Agent identity, governed.
Agents will make decisions your humans cannot audit in real time. Agents needs an identity, a permission scope, an approval gate, and a signed record for every tool call. Shipping Q3 2026.
The hardest open problem in enterprise AI is not whether models are accurate. It is whether agents acting on their own authority leave evidence an organization can defend.
The problem Agents solves
An enterprise deploying AI agents faces a governance gap that humans do not produce. A human loan officer has an employee ID, a scoped set of permissions, a supervisor chain, and a paper trail. An AI agent making the same loan-adjacent decisions typically has none of this — it runs under a shared service account, with undifferentiated permissions, with no approval gate, and with logs that are not evidence.
Agents module closes this gap. It treats every agent as a first-class identity with its own permission scope, its own audit trail, and its own accountability profile — on the same substrate Veridra uses for human-authored decisions.
Four components
Non-human identity
Every agent gets a scoped identity issued through your existing identity provider — Okta, Microsoft Entra, Ping, or SPIFFE-based service identity for cloud-native deployments. The identity carries a declared purpose, a declared scope, a declared operator, and a declared approval chain. Agent identity is not a checkbox; it is a governed artifact that answers the question who was this agent, acting on whose authority, within what bounds?
Scoped permissions
An agent authorized to read customer data is not automatically authorized to write to accounting systems. Permission scopes are declared explicitly, enforced at the tool-call boundary, and signed into the decision record alongside the action itself. A scope breach is a cryptographic event, not a log anomaly — and the enforcement gate refuses the action before it reaches the downstream system.
Tool-call audit
Every tool call an agent makes is captured, canonicalized, and signed as a decision event in the Attest pipeline. This means the complete chain — this agent, given this prompt, called this tool with these arguments, producing this result — is preserved as append-only evidence. Replayable. Verifiable. Inclusion-proofed in the transparency log alongside every other signed decision.
Human-approval gates
For high-impact actions, Agents routes to named human reviewers before the action executes. Thresholds are configurable per agent, per action type, per customer segment. The approval itself is a signed event — approver identity, timestamp, reasoning — that joins the decision chain in the evidence log.
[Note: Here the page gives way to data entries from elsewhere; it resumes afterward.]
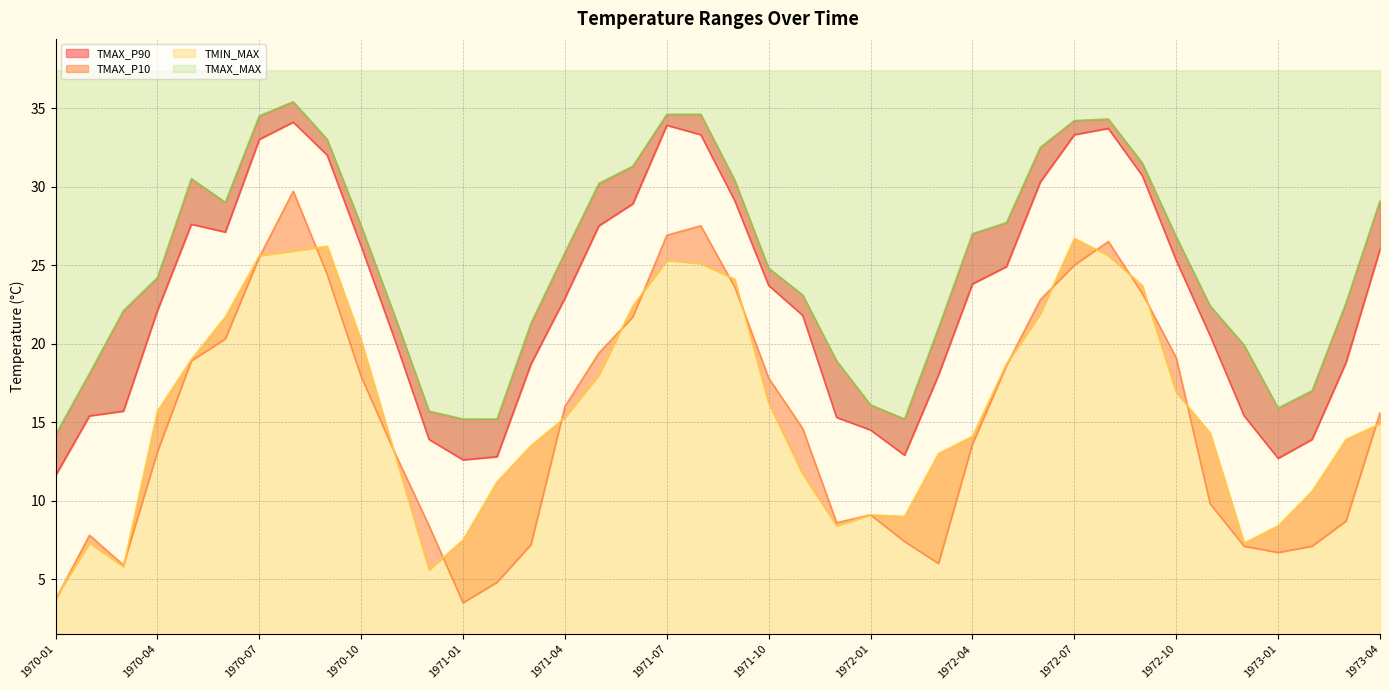

How many series are shown in this chart?

4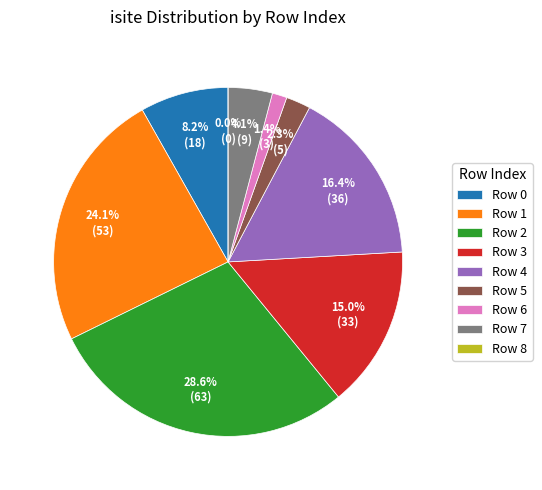

To the nearest percent, what percentage of the pie is 6?

1%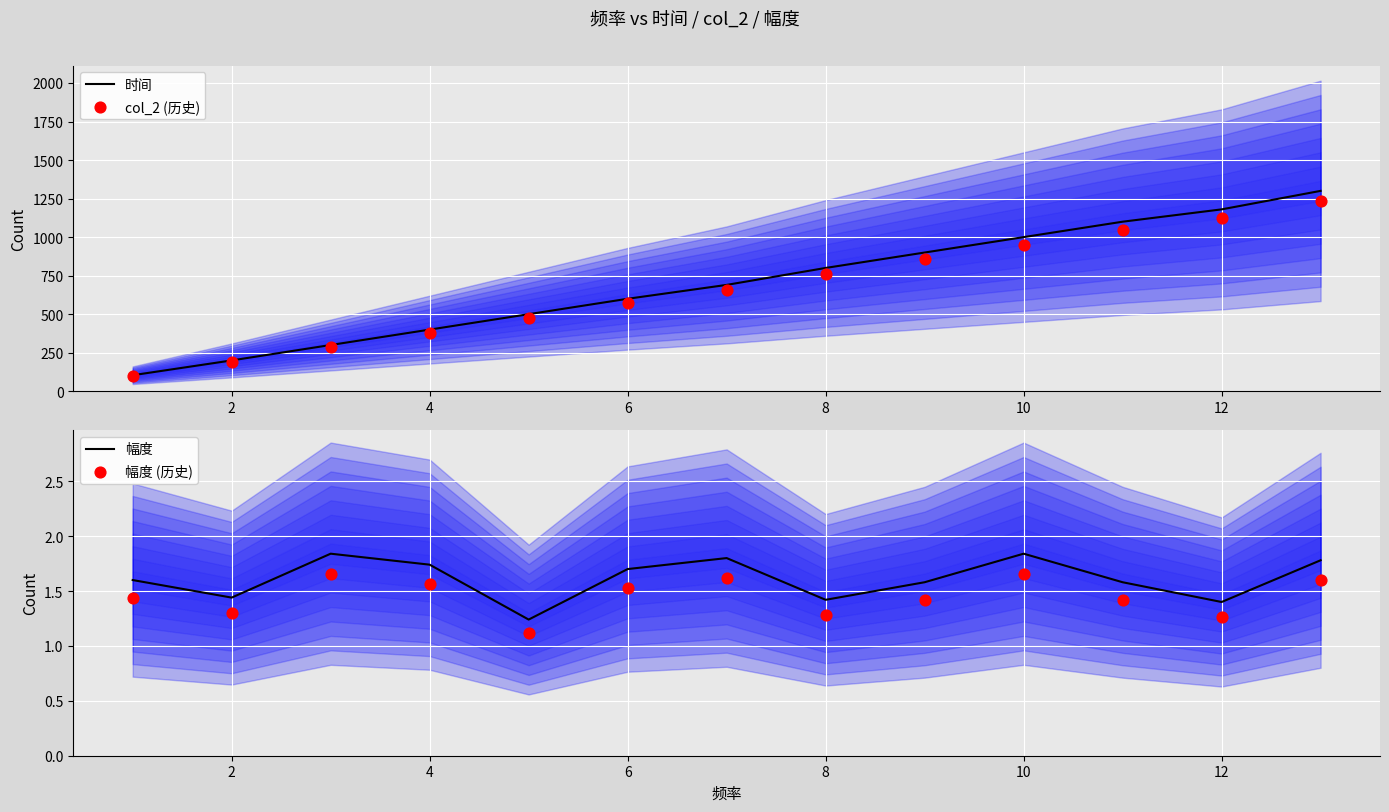

Which series contains the highest Y value?

时间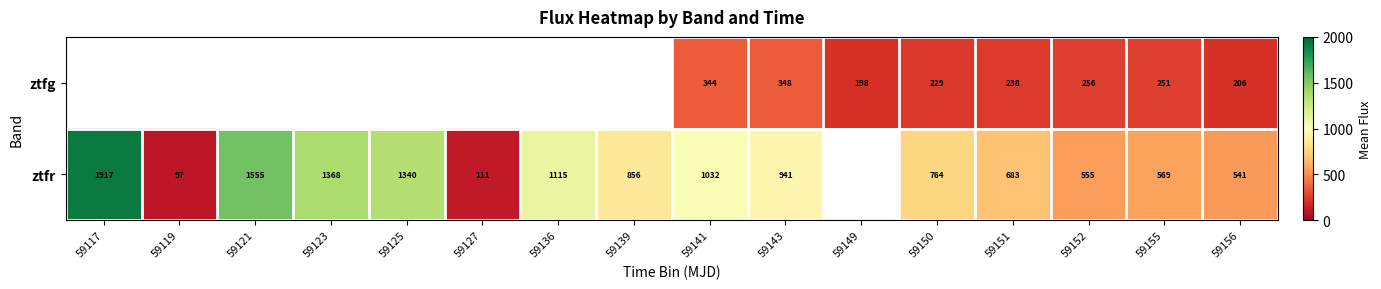

The ztfr series shows 856.0 at 59139. True or false?

True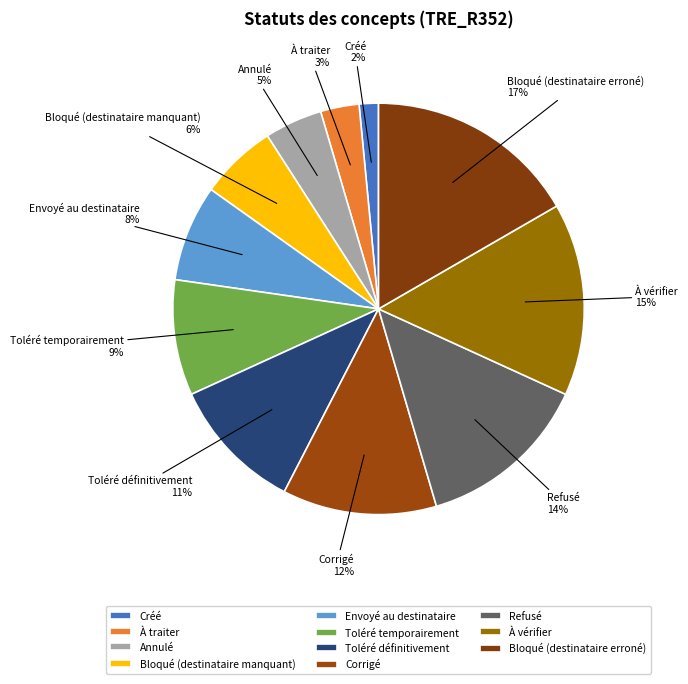

Is the sum of Toléré temporairement and Envoyé au destinataire greater than half?

No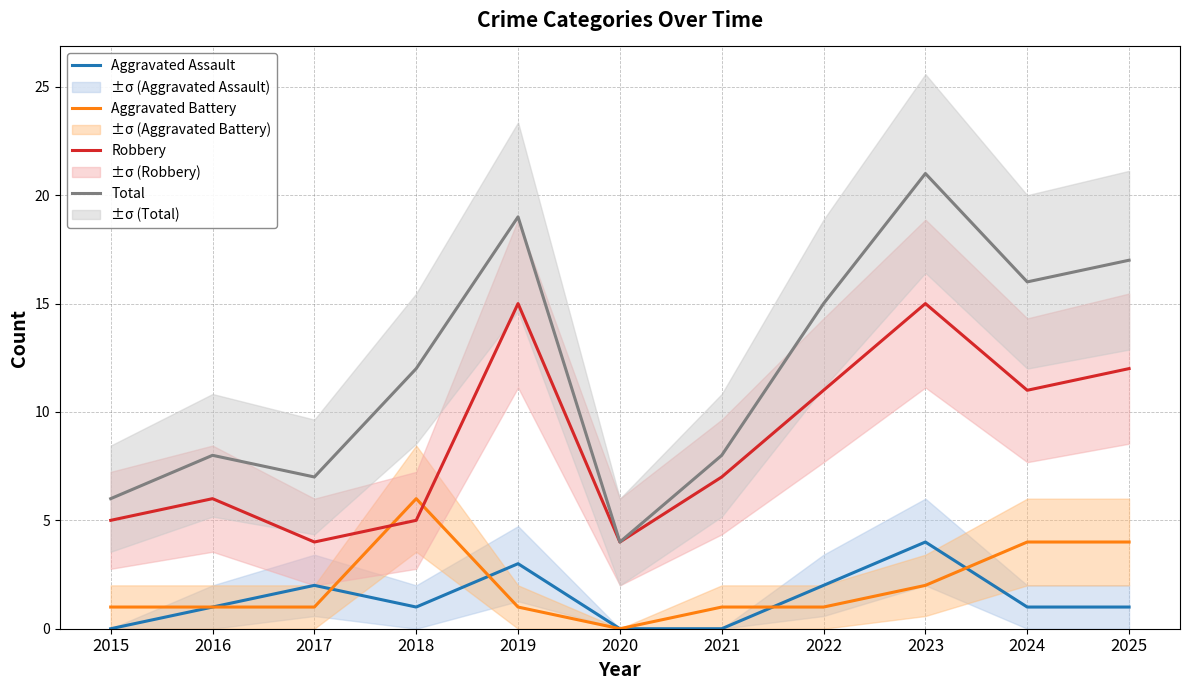

Which category has the lowest value in the Aggravated Assault series?

2015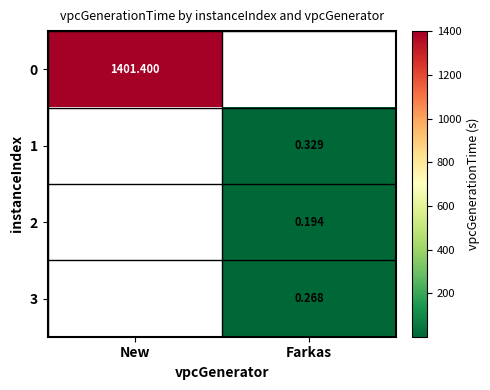

The 0 series shows 1401.4 at New. True or false?

True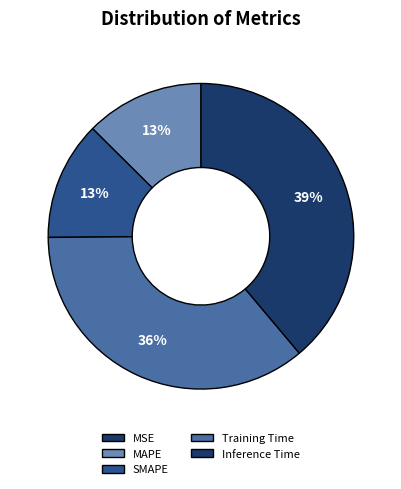

What portion of the pie excludes Inference Time?

61.1%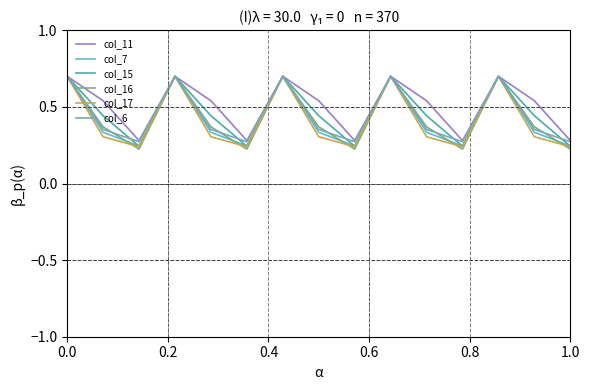

Which series has the widest spread of values?

col_16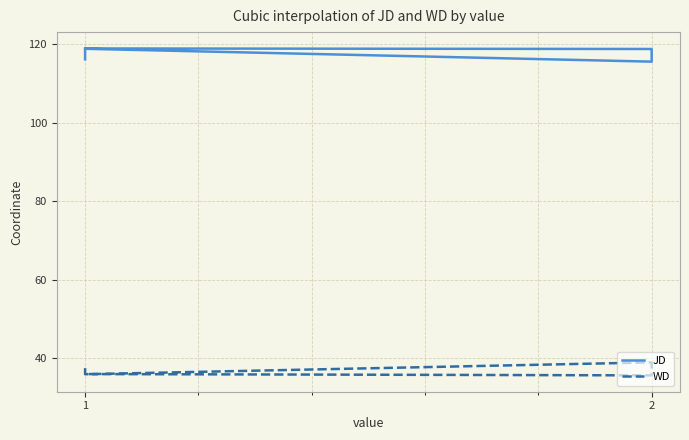

The WD series shows 52.4 at 1. True or false?

False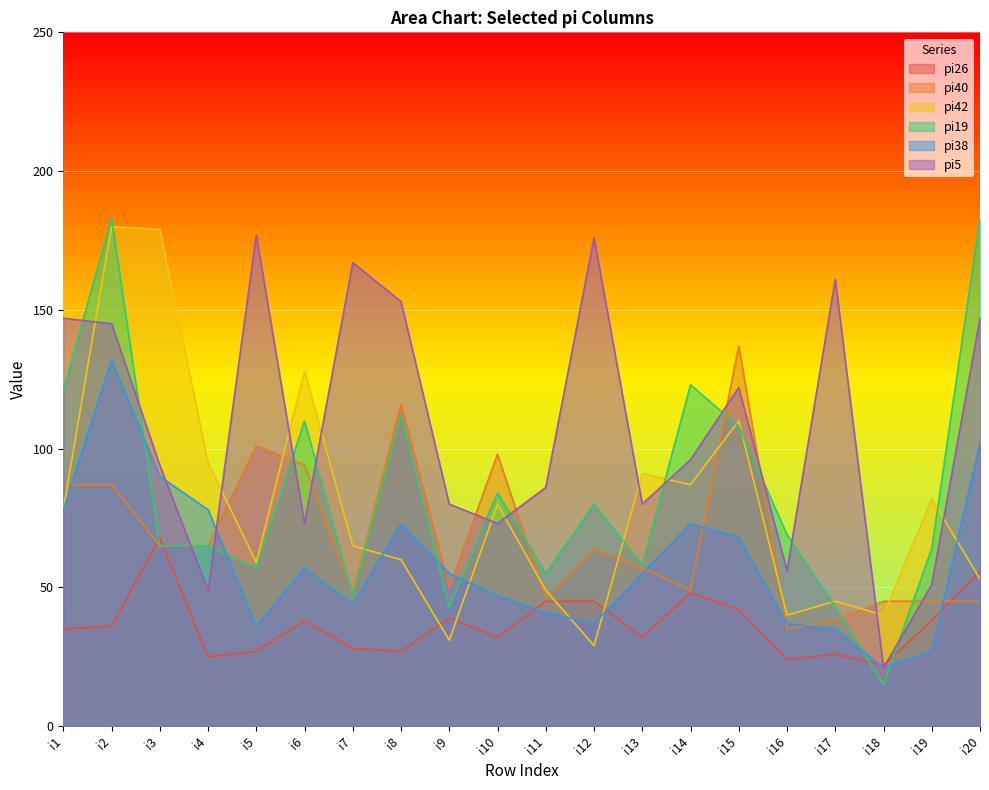

What is the difference between the maximum and second lowest values in the pi38 series?

105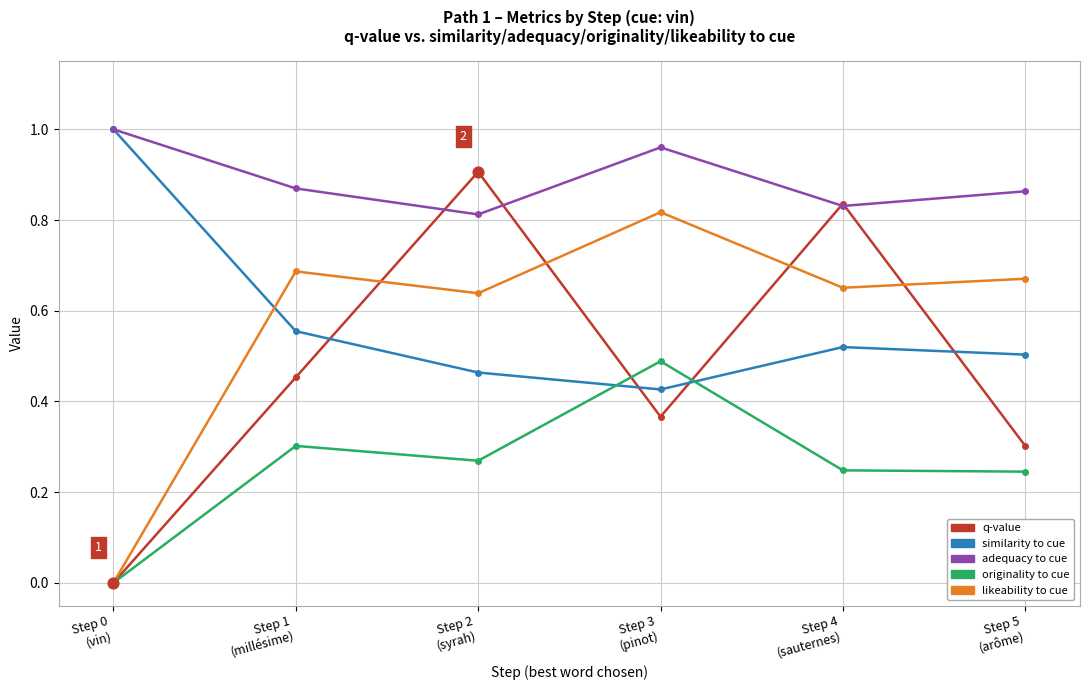

What are all the series names shown in the legend?

q-value, similarity to cue, adequacy to cue, originality to cue, likeability to cue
The human is in the loop, and the loop is in the evidence.
What agents will be cross-referenced against
- EU AI Act high-risk obligations — agent-operated decisions in lending, insurance, or employment contexts fall under Annex III and require the same Article 9/12/14/15 controls as human-operated decisions.
- NIST AI RMF MANAGE-3 (third-party risk) — agents acting on behalf of the organization need the same governance as third-party model providers, because they operate with delegated authority.
- OWASP Top 10 for LLM applications — agents introduce specific risk classes (excessive agency, prompt injection chains, privilege escalation through tool chaining) that Agents module addresses directly.
- SOC 2 CC6 (Logical Access) — agent identities are in-scope for access control just as human identities are; Agents makes them evidenceable.
Expected integration partners
Agents module will ship with direct integrations for the major agent frameworks: LangGraph, AutoGen, CrewAI, and the emerging MCP-based deployments. For enterprise identity, integration targets include Okta Workforce and Customer Identity, Microsoft Entra, CyberArk, and HashiCorp Boundary.